◆ **What this task involves**
Write out again, word for word, the text in the entries below, starting at the line that contains "este documento contém" and ending at the line that contains "Confiture fraise-framboises à", with both of those lines included. Leave the pictures out of your answer.

◆ **Data provided**

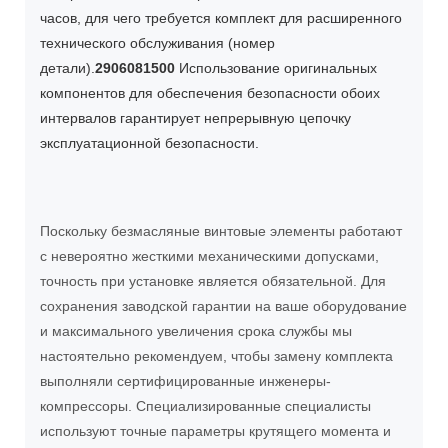
часов, для чего требуется комплект для расширенного
технического обслуживания (номер
детали).
2906081500
Использование оригинальных
компонентов для обеспечения безопасности обоих
интервалов гарантирует непрерывную цепочку
эксплуатационной безопасности.
Поскольку безмасляные винтовые элементы работают
с невероятно жесткими механическими допусками,
точность при установке является обязательной. Для
сохранения заводской гарантии на ваше оборудование
и максимального увеличения срока службы мы
настоятельно рекомендуем, чтобы замену комплекта
выполняли сертифицированные инженеры-
компрессоры. Специализированные специалисты
используют точные параметры крутящего момента и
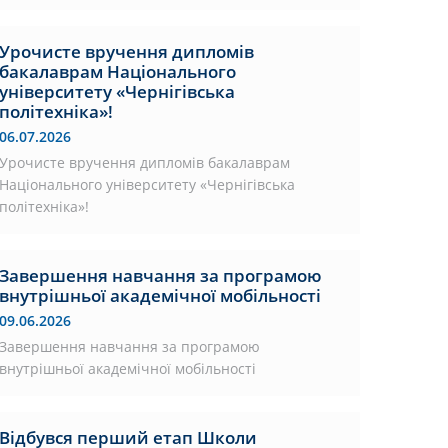
Урочисте вручення дипломів
бакалаврам Національного
університету «Чернігівська
політехніка»!
06.07.2026
Урочисте вручення дипломів бакалаврам
Національного університету «Чернігівська
політехніка»!
Завершення навчання за програмою
внутрішньої академічної мобільності
09.06.2026
Завершення навчання за програмою
внутрішньої академічної мобільності
Відбувся перший етап Школи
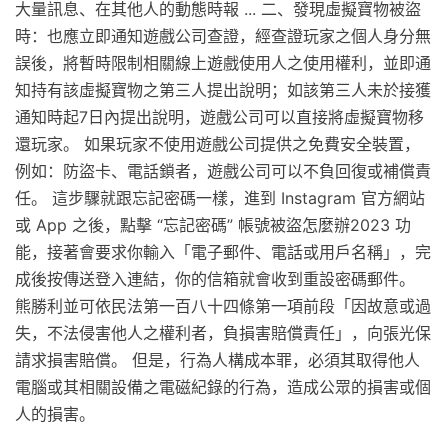
大量訊息、在其他人的動態時報 ... 二、發現虛擬寶物被盜
時：也應立即通知遊戲公司查證，經查證玩家之個人身分無
誤後，將暫時限制相關線上遊戲使用人之使用權利，並即通
知持有該虛擬寶物之第三人提出說明；如該第三人未於接獲
通知時起7日內提出說明，遊戲公司可以直接將虛擬寶物移
還玩家。 如果玩家不使用遊戲公司提供之免費安全裝置，
例如：防盜卡、電話鎖者，遊戲公司可以不負回復或補償責
任。 這步驟就跟忘記密碼一樣，進到 Instagram 官方網站
或 App 之後，點擊 “忘記密碼” 帳號被盜怎麼辦2023 功
能，接著會要求你輸入「電子郵件、電話或用戶名稱」，完
成後按傳送登入連結，你的信箱就會收到重設密碼郵件。
熊勝利並可依民法第一百八十四條第一項前段「因故意或過
失，不法侵害他人之權利者，負損害賠償責任」，向張光保
請求損害賠償。 但是，行為人構成本罪，必須其取得他人
電腦或其相關設備之電磁紀錄的行為，造成公眾的損害或個
人的損害。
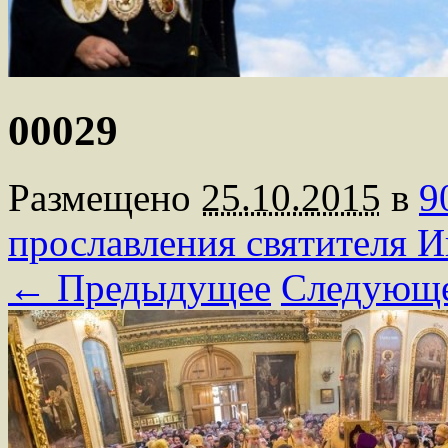
00029
Размещено
25.10.2015
в
9
прославления святителя 
← Предыдущее
Следующ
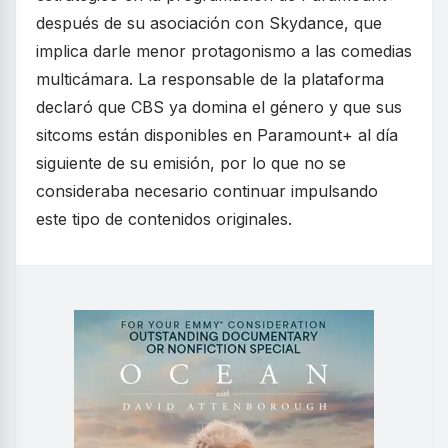
después de su asociación con Skydance, que
implica darle menor protagonismo a las comedias
multicámara. La responsable de la plataforma
declaró que CBS ya domina el género y que sus
sitcoms están disponibles en Paramount+ al día
siguiente de su emisión, por lo que no se
consideraba necesario continuar impulsando
este tipo de contenidos originales.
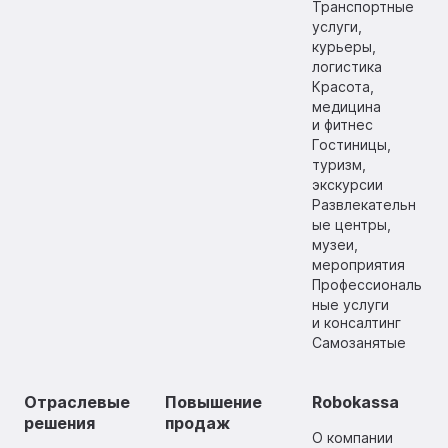
Транспортные
услуги,
курьеры,
логистика
Красота,
медицина
и фитнес
Гостиницы,
туризм,
экскурсии
Развлекательн
ые центры,
музеи,
мероприятия
Профессиональ
ные услуги
и консалтинг
Самозанятые
Отраслевые
Повышение
Robokassa
решения
продаж
О компании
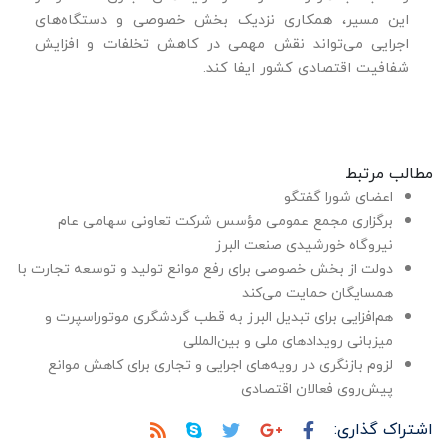
این مسیر، همکاری نزدیک بخش خصوصی و دستگاه‌های
اجرایی می‌تواند نقش مهمی در کاهش تخلفات و افزایش
شفافیت اقتصادی کشور ایفا کند.
مطالب مرتبط
اعضای شورا گفتگو
برگزاری مجمع عمومی مؤسس شرکت تعاونی سهامی عام
نیروگاه خورشیدی صنعت البرز
دولت از بخش خصوصی برای رفع موانع تولید و توسعه تجارت با
همسایگان حمایت می‌کند
هم‌افزایی برای تبدیل البرز به قطب گردشگری موتوراسپرت و
میزبانی رویدادهای ملی و بین‌المللی
لزوم بازنگری در رویه‌های اجرایی و تجاری برای کاهش موانع
پیش‌روی فعالان اقتصادی
اشتراک گذاری:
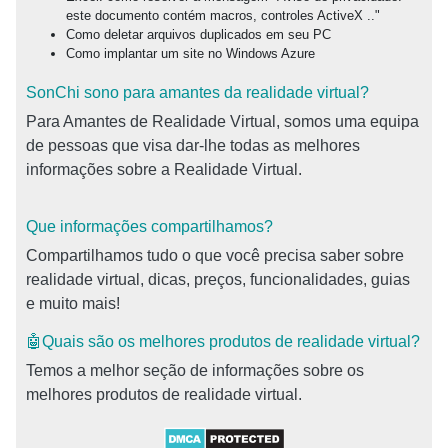
este documento contém macros, controles ActiveX .."
Como deletar arquivos duplicados em seu PC
Como implantar um site no Windows Azure
SonChi sono para amantes da realidade virtual?
Para Amantes de Realidade Virtual, somos uma equipa
de pessoas que visa dar-lhe todas as melhores
informações sobre a Realidade Virtual.
Que informações compartilhamos?
Compartilhamos tudo o que você precisa saber sobre
realidade virtual, dicas, preços, funcionalidades, guias
e muito mais!
🤖Quais são os melhores produtos de realidade virtual?
Temos a melhor seção de informações sobre os
melhores produtos de realidade virtual.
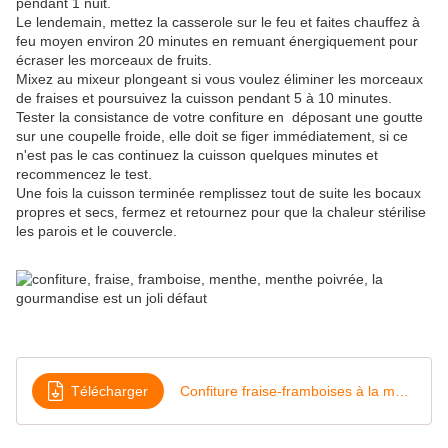
pendant 1 nuit.
Le lendemain, mettez la casserole sur le feu et faites chauffez à
feu moyen environ 20 minutes en remuant énergiquement pour
écraser les morceaux de fruits.
Mixez au mixeur plongeant si vous voulez éliminer les morceaux
de fraises et poursuivez la cuisson pendant 5 à 10 minutes.
Tester la consistance de votre confiture en déposant une goutte
sur une coupelle froide, elle doit se figer immédiatement, si ce
n'est pas le cas continuez la cuisson quelques minutes et
recommencez le test.
Une fois la cuisson terminée remplissez tout de suite les bocaux
propres et secs, fermez et retournez pour que la chaleur stérilise
les parois et le couvercle.
Télécharger
Confiture fraise-framboises à la menthe poivrée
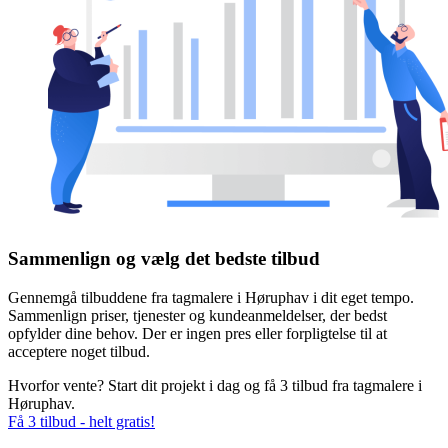
Sammenlign og vælg det bedste tilbud
Gennemgå tilbuddene fra tagmalere i Høruphav i dit eget tempo.
Sammenlign priser, tjenester og kundeanmeldelser, der bedst
opfylder dine behov. Der er ingen pres eller forpligtelse til at
acceptere noget tilbud.
Hvorfor vente? Start dit projekt i dag og få 3 tilbud fra tagmalere i
Høruphav.
Få 3 tilbud - helt gratis!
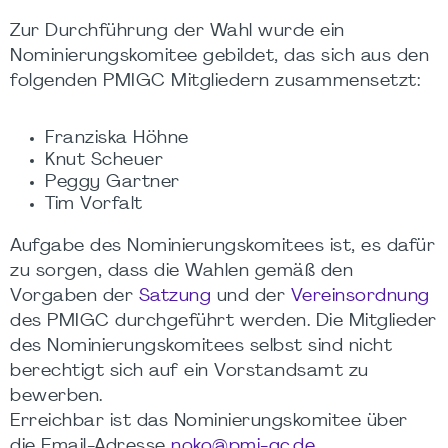
Zur Durchführung der Wahl wurde ein
Nominierungskomitee gebildet, das sich aus den
folgenden PMIGC Mitgliedern zusammensetzt:
Franziska Höhne
Knut Scheuer
Peggy Gartner
Tim Vorfalt
Aufgabe des Nominierungskomitees ist, es dafür
zu sorgen, dass die Wahlen gemäß den
Vorgaben der
Satzung
und der
Vereinsordnung
des PMIGC durchgeführt werden. Die Mitglieder
des Nominierungskomitees selbst sind nicht
berechtigt sich auf ein Vorstandsamt zu
bewerben.
Erreichbar ist das Nominierungskomitee über
die Email-Adresse
noko@pmi-gc.de.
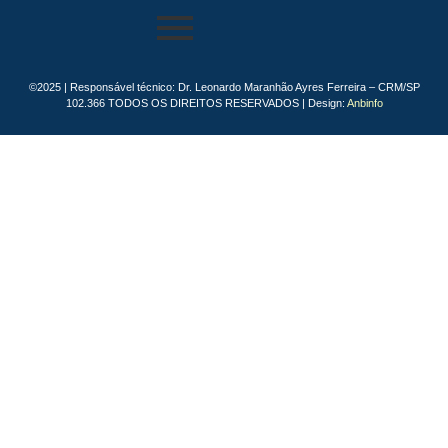
©2025 | Responsável técnico: Dr. Leonardo Maranhão Ayres Ferreira – CRM/SP
102.366 TODOS OS DIREITOS RESERVADOS | Design:
Anbinfo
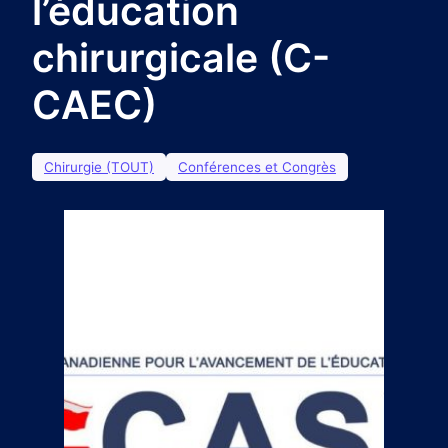
l’éducation
chirurgicale (C-
CAEC)
Chirurgie (TOUT)
Conférences et Congrès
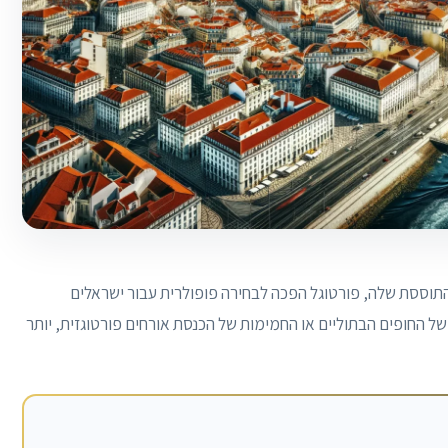
תוססת שלה, פורטוגל הפכה לבחירה פופולרית עבור ישראלים
 של החופים הבתוליים או החמימות של הכנסת אורחים פורטוגזית, יותר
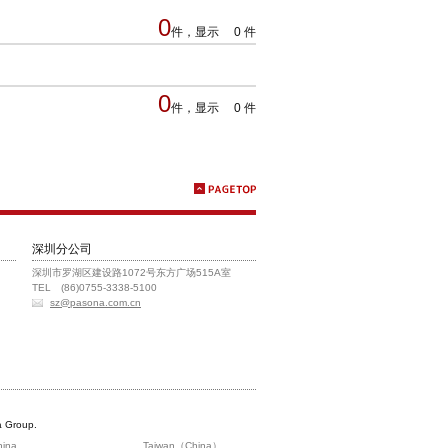
0
件，显示 0 件
0
件，显示 0 件
深圳分公司
深圳市罗湖区建设路1072号东方广场515A室
TEL (86)0755-3338-5100
sz@pasona.com.cn
 Group.
hina
Taiwan（China）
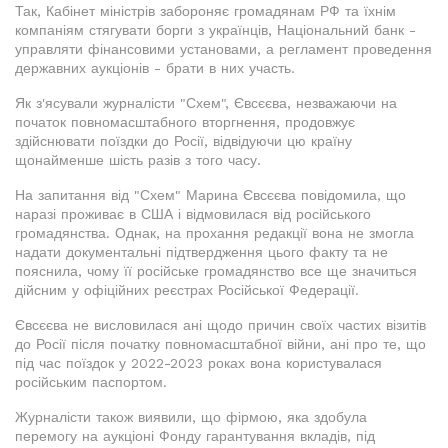
Так, Кабінет міністрів забороняє громадянам РФ та їхнім
компаніям стягувати борги з українців, Національний банк -
управляти фінансовими установами, а регламент проведення
державних аукціонів - брати в них участь.
Як з'ясували журналісти "Схем", Євсєєва, незважаючи на
початок повномасштабного вторгнення, продовжує
здійснювати поїздки до Росії, відвідуючи цю країну
щонайменше шість разів з того часу.
На запитання від "Схем" Марина Євсєєва повідомила, що
наразі проживає в США і відмовилася від російського
громадянства. Однак, на прохання редакції вона не змогла
надати документальні підтвердження цього факту та не
пояснила, чому її російське громадянство все ще значиться
дійсним у офіційних реєстрах Російської Федерації.
Євсєєва не висловилася ані щодо причин своїх частих візитів
до Росії після початку повномасштабної війни, ані про те, що
під час поїздок у 2022-2023 роках вона користувалася
російським паспортом.
Журналісти також виявили, що фірмою, яка здобула
перемогу на аукціоні Фонду гарантування вкладів, під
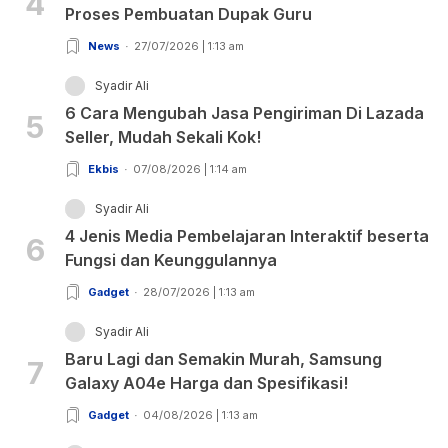
4
Proses Pembuatan Dupak Guru
News
27/07/2026 | 1:13 am
Syadir Ali
6 Cara Mengubah Jasa Pengiriman Di Lazada
5
Seller, Mudah Sekali Kok!
Ekbis
07/08/2026 | 1:14 am
Syadir Ali
4 Jenis Media Pembelajaran Interaktif beserta
6
Fungsi dan Keunggulannya
Gadget
28/07/2026 | 1:13 am
Syadir Ali
Baru Lagi dan Semakin Murah, Samsung
7
Galaxy A04e Harga dan Spesifikasi!
Gadget
04/08/2026 | 1:13 am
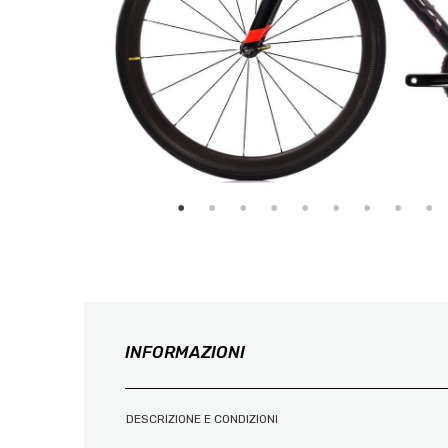
INFORMAZIONI
DESCRIZIONE E CONDIZIONI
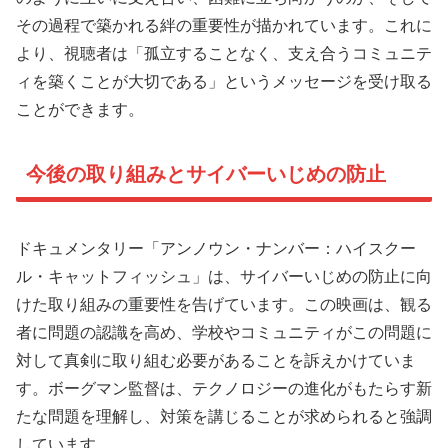
その過程で築かれる絆の重要性が描かれています。これに
より、視聴者は「孤立することなく、支え合うコミュニテ
ィを築くことが大切である」というメッセージを受け取る
ことができます。
今後の取り組みとサイバーいじめの防止
ドキュメンタリー「アンノウン・ナンバー：ハイスクー
ル・キャットフィッシュ」は、サイバーいじめの防止に向
けた取り組みの重要性を告げています。この映画は、観る
者に問題の認識を高め、学校やコミュニティがこの問題に
対して真剣に取り組む必要があることを訴えかけていま
す。ボーグマン監督は、テクノロジーの進化がもたらす新
たな問題を理解し、対策を講じることが求められると強調
しています。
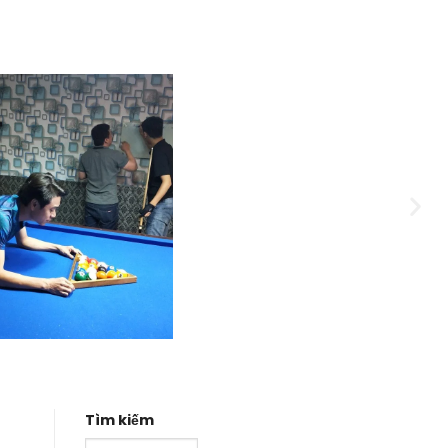
Tìm kiếm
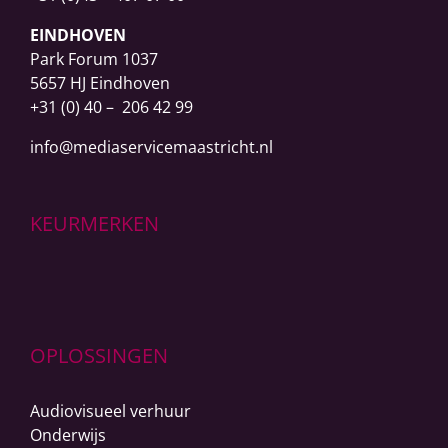
EINDHOVEN
Park Forum 1037
5657 HJ Eindhoven
+31 (0) 40 – 206 42 99
info@mediaservicemaastricht.nl
KEURMERKEN
OPLOSSINGEN
Audiovisueel verhuur
Onderwijs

◆ **Problem solution**
este documento contém macros, controles ActiveX .."
Como deletar arquivos duplicados em seu PC
Como implantar um site no Windows Azure
SonChi sono para amantes da realidade virtual?
Para Amantes de Realidade Virtual, somos uma equipa
de pessoas que visa dar-lhe todas as melhores
informações sobre a Realidade Virtual.
Que informações compartilhamos?
Compartilhamos tudo o que você precisa saber sobre
realidade virtual, dicas, preços, funcionalidades, guias
e muito mais!
🤖Quais são os melhores produtos de realidade virtual?
Temos a melhor seção de informações sobre os
melhores produtos de realidade virtual.
pendant 1 nuit.
Le lendemain, mettez la casserole sur le feu et faites chauffez à
feu moyen environ 20 minutes en remuant énergiquement pour
écraser les morceaux de fruits.
Mixez au mixeur plongeant si vous voulez éliminer les morceaux
de fraises et poursuivez la cuisson pendant 5 à 10 minutes.
Tester la consistance de votre confiture en déposant une goutte
sur une coupelle froide, elle doit se figer immédiatement, si ce
n'est pas le cas continuez la cuisson quelques minutes et
recommencez le test.
Une fois la cuisson terminée remplissez tout de suite les bocaux
propres et secs, fermez et retournez pour que la chaleur stérilise
les parois et le couvercle.
Télécharger
Confiture fraise-framboises à la menthe poivrée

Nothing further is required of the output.